Unlike Barkley and Wilkins, Dumars was an NBA champion. He was
the MVP of the 1989 NBA Finals and helped Detroit repeat the next
year.

"The three of us are getting to the same mountain top as
players, using three different routes," Dumars said. "You're
either a Hall of Famer based on championships or numbers, and I'm
100 percent comfortable and happy with the route I've taken."

Detroit drafted Dumars with the 18th pick overall in 1985, and
the skinny, unknown shooting guard from McNeese State spent his
entire 14-year career with Pistons -- the longest any player has
played for the franchise.

"What's great about only playing for one team is that when
people think about your career, they don't have to piece it
together," he said. "They don't have to say, 'What did he do
there?' or 'Did he win a title there?' If people think about my
career, they only think about the Pistons, and I like that."

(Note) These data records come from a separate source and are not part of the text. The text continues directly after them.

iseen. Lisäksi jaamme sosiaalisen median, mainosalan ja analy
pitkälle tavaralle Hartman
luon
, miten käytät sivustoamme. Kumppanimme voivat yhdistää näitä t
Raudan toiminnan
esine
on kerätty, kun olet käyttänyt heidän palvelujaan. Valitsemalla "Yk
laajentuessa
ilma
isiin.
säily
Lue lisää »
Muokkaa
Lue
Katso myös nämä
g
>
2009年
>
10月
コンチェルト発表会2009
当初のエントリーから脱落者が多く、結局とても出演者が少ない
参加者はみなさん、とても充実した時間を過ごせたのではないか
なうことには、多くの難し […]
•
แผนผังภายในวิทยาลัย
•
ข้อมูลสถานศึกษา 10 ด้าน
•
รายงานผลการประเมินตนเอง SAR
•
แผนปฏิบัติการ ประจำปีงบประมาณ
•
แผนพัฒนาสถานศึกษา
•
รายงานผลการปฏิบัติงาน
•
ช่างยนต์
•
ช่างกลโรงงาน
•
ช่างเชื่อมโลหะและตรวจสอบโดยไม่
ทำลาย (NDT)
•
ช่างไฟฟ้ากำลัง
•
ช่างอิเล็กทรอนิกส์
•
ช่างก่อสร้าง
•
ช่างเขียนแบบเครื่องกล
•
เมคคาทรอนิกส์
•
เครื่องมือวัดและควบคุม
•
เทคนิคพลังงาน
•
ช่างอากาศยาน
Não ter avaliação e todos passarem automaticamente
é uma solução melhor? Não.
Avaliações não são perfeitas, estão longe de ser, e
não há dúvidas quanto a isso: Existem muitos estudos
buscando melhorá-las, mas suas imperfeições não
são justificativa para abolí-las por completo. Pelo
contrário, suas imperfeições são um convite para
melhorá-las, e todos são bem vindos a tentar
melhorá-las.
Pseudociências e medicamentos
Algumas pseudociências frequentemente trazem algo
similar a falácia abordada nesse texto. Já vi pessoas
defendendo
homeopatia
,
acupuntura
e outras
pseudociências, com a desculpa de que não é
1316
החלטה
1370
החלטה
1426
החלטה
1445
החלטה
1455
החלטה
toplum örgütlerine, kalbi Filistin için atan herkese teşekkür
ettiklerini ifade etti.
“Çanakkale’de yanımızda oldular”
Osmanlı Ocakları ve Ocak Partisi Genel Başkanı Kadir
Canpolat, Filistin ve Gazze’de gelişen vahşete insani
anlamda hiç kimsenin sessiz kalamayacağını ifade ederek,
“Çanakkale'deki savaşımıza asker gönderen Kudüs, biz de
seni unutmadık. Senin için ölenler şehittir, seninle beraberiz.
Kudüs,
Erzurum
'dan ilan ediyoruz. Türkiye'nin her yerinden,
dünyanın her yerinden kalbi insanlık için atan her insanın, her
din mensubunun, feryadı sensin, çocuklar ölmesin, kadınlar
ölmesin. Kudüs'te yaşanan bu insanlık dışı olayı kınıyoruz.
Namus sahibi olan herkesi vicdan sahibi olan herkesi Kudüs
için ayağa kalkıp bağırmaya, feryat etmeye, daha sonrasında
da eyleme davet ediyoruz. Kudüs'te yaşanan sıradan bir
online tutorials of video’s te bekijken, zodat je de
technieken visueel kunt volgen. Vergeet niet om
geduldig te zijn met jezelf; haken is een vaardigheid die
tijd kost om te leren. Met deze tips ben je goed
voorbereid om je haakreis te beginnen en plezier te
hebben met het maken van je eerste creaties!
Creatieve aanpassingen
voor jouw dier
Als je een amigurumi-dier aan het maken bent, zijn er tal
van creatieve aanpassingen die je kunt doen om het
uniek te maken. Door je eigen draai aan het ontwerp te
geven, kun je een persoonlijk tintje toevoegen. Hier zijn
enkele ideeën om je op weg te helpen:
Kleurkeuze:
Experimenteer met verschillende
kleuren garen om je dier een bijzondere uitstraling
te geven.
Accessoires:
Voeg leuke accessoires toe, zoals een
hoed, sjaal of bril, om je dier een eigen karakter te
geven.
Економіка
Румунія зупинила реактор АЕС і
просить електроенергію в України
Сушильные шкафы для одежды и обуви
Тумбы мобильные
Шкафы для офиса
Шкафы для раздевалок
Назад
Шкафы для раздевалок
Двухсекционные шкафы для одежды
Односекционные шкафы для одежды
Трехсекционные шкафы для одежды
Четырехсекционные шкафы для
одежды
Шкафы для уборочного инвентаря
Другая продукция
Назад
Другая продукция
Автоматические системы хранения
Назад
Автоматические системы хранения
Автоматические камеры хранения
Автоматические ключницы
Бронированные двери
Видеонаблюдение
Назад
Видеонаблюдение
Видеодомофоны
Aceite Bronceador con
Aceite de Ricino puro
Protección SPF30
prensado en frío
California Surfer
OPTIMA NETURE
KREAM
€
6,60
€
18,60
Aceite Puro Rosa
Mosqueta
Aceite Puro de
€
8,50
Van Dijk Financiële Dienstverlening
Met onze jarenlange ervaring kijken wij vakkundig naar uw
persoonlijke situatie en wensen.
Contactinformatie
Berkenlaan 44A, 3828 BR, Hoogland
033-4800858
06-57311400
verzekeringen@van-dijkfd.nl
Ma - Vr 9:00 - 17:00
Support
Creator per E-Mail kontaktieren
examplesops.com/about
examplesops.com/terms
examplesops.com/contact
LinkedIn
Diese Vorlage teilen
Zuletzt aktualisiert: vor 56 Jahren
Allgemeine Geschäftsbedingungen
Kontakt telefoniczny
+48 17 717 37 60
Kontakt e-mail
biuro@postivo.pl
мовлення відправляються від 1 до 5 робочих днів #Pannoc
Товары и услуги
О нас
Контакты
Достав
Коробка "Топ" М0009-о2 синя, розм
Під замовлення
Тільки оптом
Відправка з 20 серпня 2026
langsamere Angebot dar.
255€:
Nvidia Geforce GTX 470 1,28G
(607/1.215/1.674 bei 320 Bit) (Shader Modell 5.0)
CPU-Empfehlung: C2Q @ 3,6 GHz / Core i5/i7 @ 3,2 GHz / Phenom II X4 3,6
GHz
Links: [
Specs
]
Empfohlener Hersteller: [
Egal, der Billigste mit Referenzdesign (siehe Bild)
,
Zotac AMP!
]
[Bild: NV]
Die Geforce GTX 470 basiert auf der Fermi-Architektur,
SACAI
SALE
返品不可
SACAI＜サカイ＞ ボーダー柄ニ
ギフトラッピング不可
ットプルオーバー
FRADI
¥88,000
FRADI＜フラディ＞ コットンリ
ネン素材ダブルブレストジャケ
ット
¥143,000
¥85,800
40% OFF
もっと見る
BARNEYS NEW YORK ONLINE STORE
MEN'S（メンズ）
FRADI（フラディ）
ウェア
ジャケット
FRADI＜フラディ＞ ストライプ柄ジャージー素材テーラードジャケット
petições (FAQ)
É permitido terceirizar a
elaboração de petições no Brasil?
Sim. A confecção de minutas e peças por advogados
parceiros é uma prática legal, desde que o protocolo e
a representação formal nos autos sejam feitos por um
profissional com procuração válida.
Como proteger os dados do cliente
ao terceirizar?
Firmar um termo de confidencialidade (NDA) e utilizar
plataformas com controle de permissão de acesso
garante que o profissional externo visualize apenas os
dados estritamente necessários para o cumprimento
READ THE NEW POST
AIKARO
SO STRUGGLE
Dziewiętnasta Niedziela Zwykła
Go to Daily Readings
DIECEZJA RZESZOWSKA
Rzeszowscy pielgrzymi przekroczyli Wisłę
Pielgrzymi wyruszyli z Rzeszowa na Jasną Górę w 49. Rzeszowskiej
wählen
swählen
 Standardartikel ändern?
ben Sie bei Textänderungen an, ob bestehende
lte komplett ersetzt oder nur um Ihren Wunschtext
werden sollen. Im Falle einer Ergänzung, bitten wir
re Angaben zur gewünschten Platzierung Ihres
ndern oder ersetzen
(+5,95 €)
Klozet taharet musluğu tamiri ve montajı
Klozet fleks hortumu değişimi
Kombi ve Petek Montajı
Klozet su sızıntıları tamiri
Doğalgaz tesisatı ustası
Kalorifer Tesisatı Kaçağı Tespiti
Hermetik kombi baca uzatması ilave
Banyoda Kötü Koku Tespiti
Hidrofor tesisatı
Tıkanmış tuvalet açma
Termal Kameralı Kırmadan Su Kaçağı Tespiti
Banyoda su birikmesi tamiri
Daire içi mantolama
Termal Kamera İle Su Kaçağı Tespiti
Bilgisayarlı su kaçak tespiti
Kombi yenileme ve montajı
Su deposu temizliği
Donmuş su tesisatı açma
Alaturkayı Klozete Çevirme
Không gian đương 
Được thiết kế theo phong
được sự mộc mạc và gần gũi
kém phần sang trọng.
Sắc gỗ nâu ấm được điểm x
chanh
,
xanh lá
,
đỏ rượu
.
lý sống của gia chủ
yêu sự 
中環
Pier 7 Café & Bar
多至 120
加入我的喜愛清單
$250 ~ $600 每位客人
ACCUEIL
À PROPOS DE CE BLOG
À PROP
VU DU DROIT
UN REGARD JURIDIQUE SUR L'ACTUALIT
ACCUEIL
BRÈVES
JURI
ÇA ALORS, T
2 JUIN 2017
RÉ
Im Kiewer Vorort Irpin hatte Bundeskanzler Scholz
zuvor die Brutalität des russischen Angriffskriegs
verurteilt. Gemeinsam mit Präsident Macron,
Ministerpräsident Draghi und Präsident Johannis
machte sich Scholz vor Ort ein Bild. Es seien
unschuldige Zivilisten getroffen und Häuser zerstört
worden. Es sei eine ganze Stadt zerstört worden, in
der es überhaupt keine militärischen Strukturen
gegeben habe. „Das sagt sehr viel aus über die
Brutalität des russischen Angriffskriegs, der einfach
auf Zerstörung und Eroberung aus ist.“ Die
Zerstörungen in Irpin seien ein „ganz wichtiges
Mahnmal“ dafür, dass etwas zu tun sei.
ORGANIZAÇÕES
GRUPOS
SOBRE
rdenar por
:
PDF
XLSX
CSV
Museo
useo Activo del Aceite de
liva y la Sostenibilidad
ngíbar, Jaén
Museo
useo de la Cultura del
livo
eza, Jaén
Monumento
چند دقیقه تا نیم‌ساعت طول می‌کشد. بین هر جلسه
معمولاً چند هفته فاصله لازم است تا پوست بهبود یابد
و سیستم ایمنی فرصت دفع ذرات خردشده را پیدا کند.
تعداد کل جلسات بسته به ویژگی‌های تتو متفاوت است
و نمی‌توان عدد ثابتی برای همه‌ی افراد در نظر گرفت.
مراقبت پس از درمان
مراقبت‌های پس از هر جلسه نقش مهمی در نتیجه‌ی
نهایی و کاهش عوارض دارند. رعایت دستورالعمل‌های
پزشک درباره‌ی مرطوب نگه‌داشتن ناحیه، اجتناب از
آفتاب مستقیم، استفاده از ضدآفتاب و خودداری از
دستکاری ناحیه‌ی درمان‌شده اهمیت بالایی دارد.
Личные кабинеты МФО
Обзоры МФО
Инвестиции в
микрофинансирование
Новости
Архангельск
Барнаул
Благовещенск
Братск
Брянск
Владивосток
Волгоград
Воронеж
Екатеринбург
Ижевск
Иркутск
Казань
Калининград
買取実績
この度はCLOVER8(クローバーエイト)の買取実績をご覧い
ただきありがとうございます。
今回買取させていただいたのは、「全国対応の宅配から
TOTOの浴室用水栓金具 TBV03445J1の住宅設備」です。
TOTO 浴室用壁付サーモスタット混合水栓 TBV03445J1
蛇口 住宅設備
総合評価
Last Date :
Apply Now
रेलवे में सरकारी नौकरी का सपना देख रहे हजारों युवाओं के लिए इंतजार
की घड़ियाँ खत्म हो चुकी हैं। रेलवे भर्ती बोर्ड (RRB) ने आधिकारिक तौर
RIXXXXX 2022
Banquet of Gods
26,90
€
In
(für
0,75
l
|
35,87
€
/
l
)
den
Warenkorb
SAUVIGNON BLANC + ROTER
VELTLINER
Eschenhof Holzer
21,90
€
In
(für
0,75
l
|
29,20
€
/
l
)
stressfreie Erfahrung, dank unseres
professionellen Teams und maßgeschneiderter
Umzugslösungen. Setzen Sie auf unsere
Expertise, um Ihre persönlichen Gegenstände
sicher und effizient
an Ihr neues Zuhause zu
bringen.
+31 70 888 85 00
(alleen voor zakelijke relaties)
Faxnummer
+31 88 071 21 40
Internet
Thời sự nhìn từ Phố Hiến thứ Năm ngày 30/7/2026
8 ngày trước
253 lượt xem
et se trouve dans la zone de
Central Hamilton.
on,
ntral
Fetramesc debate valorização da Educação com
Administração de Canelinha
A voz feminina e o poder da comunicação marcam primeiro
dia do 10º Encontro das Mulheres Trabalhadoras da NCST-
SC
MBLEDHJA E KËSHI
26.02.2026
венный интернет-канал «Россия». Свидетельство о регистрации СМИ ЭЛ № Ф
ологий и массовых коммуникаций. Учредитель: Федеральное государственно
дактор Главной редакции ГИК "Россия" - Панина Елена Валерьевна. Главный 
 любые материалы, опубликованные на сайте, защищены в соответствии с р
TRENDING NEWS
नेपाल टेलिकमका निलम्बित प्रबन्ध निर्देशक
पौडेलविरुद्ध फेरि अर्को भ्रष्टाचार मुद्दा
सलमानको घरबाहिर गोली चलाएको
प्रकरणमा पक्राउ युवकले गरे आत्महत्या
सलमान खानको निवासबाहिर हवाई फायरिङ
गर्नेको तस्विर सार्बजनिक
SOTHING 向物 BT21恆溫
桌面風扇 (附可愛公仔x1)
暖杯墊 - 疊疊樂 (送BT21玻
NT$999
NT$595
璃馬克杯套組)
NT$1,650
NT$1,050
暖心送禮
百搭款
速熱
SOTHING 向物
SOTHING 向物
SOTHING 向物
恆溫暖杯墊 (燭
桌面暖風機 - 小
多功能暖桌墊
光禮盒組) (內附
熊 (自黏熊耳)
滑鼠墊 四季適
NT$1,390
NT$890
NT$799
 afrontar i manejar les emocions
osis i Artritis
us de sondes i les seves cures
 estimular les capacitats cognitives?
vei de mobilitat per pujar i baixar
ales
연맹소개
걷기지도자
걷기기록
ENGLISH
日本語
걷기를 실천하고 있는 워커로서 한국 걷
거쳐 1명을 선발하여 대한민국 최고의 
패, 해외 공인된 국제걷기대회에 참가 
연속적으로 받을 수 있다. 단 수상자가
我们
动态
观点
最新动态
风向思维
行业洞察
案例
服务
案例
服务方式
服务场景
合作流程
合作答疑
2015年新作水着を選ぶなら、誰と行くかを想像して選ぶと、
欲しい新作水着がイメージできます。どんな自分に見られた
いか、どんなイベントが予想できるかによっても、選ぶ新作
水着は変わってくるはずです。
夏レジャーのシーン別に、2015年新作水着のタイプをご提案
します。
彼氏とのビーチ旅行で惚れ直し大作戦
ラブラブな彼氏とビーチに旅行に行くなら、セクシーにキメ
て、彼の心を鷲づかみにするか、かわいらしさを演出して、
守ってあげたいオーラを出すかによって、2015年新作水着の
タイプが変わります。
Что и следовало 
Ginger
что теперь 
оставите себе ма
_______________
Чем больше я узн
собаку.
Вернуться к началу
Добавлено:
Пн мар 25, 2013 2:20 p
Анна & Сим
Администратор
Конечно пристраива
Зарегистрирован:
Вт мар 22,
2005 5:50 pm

Dumars, elected in his second year of eligibility, might not be
a Hall of Fame player because of any one facet of his game, but his
versatility earned him a spot among the game's all-time stars.

"Nobody deserves it more than Joe," Pistons owner Bill
Davidson said.

Michael Jordan has said Dumars was the toughest defender to
score against in the NBA, helping him earn a spot on the
All-Defensive team four times. The shooting guard averaged a
relatively modest 16.1 points and 4.5 assists.

"Arguably, he helped form one of the greatest backcourts in NBA
history, with Vinny (Johnson), Joe and myself," Hall of Fame point
guard Isiah Thomas said in a statement released by the New York Knicks, a franchise he leads as coach and president. "He was a
Hall of Fame player and Hall of Fame person. His contributions to
our game of basketball far exceed what he has done on the court."

Dumars was the good guy on the Bad Boys, a person respected so
much that the NBA created the Joe Dumars Trophy after he won the
league's sportsmanship award following the 1995-96 season.

"To the people closest to me, that awards means as much or more
than anything," he said. "It solidifies how you carried yourself
for a very long time in the public eye."

Dumars' path to the Hall of Fame began in the dusty backyard of
his parents' home in Natchitoches, La.

"The light from a liquor store turned off at midnight, so
that's when my imaginary games ended," he said. "In the summer, I
bet I spent about six hours a day out there shooting -- mostly by
myself. My mom and dad always knew where I was because they could
hear me dribbling."

Dumars will be presented by Thomas in Springfield, Mass., where
people from Louisiana and Michigan will gather to celebrate.

"The most special thing will be that people from my childhood,
college and NBA career will all be there with me in one place for
the first time in my life," Dumars said. "It's going to be an
overwhelming and emotional time for me."